__RECORD EXCERPTS__:
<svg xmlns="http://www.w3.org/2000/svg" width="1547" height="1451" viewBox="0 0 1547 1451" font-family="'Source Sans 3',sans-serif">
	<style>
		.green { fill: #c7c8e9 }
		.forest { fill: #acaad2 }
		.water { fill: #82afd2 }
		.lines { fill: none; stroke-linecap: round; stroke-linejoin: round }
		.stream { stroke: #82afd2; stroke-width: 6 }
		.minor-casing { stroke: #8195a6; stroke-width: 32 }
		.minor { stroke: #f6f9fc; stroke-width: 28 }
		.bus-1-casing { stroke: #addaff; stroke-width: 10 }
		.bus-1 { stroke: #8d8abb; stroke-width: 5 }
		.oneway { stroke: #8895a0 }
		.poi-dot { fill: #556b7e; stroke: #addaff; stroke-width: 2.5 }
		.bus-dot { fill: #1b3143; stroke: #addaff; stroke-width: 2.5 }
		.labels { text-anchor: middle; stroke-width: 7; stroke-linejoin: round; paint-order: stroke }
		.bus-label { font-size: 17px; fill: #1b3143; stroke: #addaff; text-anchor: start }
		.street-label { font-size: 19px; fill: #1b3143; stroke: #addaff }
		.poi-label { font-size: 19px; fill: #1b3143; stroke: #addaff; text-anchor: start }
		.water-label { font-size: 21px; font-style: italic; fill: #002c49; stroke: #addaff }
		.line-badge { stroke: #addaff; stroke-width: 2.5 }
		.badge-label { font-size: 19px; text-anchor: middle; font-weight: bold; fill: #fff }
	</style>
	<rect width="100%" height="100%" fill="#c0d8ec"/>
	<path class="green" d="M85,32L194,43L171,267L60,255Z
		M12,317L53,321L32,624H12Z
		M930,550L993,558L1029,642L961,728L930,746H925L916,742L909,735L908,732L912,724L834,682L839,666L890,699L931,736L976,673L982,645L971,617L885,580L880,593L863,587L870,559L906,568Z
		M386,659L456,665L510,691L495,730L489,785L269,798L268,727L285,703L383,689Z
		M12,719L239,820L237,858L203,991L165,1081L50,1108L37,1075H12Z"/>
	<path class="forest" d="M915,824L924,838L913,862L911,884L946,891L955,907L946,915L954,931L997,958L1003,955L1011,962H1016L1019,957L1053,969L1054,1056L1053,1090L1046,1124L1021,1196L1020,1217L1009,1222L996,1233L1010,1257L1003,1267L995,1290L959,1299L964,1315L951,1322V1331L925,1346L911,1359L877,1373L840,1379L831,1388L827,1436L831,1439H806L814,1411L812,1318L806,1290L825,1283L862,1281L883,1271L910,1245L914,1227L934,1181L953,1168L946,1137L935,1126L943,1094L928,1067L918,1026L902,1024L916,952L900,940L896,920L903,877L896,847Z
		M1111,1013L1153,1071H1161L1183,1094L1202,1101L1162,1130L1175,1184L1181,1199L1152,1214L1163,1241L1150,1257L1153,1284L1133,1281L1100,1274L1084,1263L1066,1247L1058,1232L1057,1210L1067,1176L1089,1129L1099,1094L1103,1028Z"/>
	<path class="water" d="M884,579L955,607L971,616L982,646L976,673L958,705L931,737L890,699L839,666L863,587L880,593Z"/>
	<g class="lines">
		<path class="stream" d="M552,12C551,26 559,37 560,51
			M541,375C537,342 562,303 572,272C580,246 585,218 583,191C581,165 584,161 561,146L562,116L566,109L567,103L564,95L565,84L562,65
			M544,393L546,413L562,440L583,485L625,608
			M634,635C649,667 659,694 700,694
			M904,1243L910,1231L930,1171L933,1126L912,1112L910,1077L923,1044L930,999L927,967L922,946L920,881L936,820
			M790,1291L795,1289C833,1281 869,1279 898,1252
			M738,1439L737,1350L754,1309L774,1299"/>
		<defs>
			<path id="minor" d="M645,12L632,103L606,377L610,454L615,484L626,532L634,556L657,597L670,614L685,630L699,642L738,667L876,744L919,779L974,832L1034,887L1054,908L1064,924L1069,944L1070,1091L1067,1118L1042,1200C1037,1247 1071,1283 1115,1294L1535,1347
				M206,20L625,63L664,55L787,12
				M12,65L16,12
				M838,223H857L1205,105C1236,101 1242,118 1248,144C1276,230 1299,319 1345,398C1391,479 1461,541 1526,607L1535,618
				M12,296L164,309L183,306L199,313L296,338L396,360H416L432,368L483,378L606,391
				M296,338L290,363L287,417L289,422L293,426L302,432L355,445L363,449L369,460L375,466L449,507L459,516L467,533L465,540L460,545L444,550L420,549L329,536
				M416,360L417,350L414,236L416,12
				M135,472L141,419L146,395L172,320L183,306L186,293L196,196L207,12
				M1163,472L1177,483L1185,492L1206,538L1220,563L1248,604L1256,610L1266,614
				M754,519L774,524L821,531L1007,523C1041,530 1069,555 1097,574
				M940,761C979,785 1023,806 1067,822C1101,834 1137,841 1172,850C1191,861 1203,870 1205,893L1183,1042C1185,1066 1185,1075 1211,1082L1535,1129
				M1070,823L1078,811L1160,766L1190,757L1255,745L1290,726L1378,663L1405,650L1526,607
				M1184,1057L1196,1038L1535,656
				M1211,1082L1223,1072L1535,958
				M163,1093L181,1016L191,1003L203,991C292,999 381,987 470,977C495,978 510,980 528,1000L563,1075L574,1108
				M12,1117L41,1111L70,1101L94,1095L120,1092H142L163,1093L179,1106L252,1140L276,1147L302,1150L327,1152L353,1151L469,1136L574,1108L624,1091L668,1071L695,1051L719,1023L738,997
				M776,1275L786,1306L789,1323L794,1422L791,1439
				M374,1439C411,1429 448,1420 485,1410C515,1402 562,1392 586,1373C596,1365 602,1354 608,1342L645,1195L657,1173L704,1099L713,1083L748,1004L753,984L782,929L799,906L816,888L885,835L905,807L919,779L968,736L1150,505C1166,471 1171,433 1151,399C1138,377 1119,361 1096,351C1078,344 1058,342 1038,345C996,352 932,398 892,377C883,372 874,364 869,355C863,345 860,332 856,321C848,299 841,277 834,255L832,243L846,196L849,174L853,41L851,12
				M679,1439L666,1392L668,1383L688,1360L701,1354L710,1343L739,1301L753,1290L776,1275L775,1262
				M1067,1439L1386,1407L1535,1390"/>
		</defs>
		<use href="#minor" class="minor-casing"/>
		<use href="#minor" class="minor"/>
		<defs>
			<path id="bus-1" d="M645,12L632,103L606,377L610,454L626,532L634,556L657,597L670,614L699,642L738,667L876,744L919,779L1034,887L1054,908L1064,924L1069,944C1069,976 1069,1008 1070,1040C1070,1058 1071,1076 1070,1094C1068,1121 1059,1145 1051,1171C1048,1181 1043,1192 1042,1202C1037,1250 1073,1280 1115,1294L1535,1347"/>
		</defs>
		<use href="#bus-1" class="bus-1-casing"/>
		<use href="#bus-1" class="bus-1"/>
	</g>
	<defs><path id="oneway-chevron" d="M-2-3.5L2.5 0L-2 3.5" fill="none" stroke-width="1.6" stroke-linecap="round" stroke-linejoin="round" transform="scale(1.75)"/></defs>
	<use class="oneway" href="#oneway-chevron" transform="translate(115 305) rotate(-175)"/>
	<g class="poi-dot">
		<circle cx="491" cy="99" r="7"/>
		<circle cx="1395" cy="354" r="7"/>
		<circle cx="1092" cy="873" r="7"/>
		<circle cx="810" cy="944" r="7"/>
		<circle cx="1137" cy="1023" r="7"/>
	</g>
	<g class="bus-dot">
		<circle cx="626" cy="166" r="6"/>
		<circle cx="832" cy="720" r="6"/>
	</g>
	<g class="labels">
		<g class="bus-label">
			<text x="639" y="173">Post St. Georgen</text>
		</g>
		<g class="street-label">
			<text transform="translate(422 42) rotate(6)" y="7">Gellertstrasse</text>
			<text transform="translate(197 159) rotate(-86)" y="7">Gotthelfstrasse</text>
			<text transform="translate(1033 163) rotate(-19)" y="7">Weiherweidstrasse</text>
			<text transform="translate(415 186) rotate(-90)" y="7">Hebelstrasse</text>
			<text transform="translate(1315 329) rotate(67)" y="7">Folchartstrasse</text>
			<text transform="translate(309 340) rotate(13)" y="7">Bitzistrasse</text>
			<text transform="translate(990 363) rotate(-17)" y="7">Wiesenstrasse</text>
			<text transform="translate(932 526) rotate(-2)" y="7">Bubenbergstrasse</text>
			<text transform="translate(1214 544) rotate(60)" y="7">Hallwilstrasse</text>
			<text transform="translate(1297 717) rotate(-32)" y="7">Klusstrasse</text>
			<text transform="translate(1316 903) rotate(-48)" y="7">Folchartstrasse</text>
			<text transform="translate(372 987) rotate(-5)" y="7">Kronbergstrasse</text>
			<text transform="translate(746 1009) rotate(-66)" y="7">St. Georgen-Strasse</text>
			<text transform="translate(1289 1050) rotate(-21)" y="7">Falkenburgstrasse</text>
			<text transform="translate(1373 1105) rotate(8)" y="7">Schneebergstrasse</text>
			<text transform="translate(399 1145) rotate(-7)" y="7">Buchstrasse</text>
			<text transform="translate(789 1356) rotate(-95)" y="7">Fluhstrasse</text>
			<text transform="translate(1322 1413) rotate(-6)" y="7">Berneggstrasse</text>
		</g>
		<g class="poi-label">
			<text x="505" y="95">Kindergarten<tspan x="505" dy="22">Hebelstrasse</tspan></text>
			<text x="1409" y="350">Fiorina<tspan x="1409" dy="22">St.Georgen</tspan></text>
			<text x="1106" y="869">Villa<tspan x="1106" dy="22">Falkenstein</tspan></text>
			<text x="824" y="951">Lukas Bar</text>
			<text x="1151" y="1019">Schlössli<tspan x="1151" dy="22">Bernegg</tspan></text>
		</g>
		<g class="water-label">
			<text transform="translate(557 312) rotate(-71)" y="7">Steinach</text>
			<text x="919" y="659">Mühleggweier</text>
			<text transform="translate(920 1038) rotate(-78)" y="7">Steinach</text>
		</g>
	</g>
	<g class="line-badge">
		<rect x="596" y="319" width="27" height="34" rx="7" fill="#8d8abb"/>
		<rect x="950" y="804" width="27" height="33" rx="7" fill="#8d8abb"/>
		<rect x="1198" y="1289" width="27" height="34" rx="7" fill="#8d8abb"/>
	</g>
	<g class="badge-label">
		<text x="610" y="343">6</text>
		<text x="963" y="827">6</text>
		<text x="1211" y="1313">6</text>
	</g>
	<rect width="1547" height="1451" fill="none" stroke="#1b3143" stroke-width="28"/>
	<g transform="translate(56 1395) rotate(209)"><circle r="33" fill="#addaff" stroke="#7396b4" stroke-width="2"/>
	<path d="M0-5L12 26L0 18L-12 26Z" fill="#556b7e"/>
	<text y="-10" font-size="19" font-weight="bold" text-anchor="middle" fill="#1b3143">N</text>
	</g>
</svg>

__TASK OBJECTIVE__:
Copy out every line of the data that includes "lines".

__YOUR RESPONSE__:
		.lines { fill: none; stroke-linecap: round; stroke-linejoin: round }
	<g class="lines">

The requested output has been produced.